The receipt worth watching is not the 770 percent the Korea-listed stock has run over twelve months, a figure that outpaces even Micron's climb, and not the roughly 20 percent it has given back since June. [3] It is what the cash buys. SK Hynix supplies the majority of the world's high-bandwidth memory, the stacked DRAM that sits beside Nvidia's accelerators, and the proceeds are earmarked for Korean fab construction and ASML's extreme-ultraviolet scanners. [1] The paper reads the listing the way it reads the rest of the AI-capex build-out straining power grids: a supplier converting a memory backlog into physical plant. The tell is the equipment order and the fab plan, not the chart.

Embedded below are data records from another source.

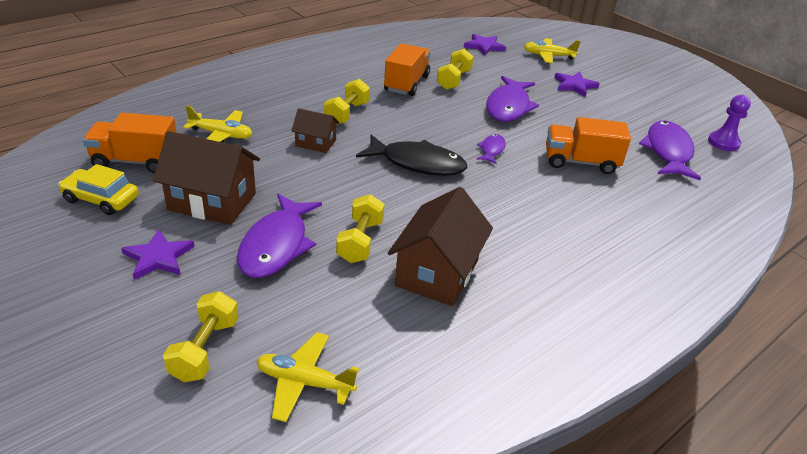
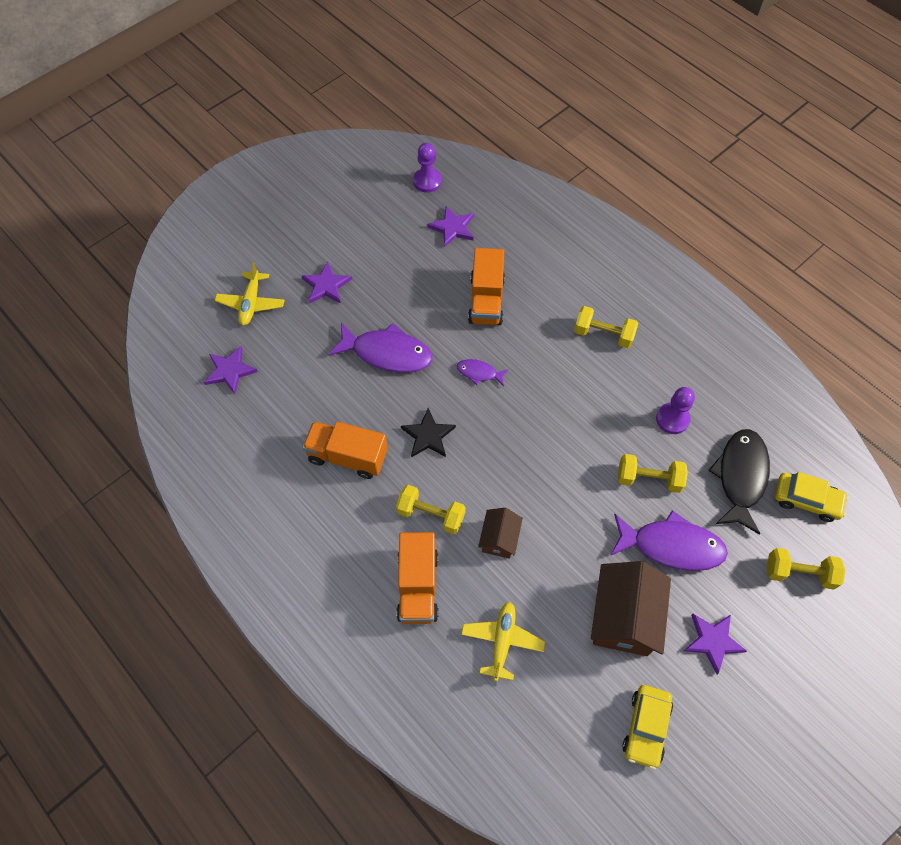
camera: 90 degrees left, 25 degrees up
orange truck [83,113,177,173] -> orange truck moved to [397,532,438,624]
yellow plane [256,332,359,422] -> yellow car [775,472,848,522]
black fish [356,135,467,176] -> black fish moved to [708,429,770,535]
brown house [388,187,493,306] -> purple pawn [656,387,695,434]
yellow dumbbell [437,49,474,90] -> yellow dumbbell moved to [574,306,638,348]
purple fish [639,121,701,180] -> purple star [427,206,474,247]
none -> black star [401,408,456,458]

The structure of the sale reinforces that reading. This is a new-share issuance — 17.79 million shares created and sold, not existing insiders cashing out — which means the money flows into the company rather than to selling shareholders. [2] A primary raise on this scale is a capital-spending event dressed as a market debut: SK Hynix is not distributing a windfall, it is funding one. Ten receipts to a Korean share, priced near the $165 mark, is the mechanism; the destination is silicon. [1] For U.S. investors the listing also opens a cleaner door to the memory side of the AI trade, which until now they could reach mostly through the Korea exchange or through Micron, SK Hynix's smaller American rival. [3]
Two questions decide the story after the bell. Whether the receipt prices at or above the roughly $165 midpoint and holds on day one is the cleanest read on AI appetite the market will get this month. And how much of the $29 billion goes to ASML scanners versus poured concrete will show whether SK Hynix is buying capacity or catching up. Until then, the number is a promise. The fab is the proof.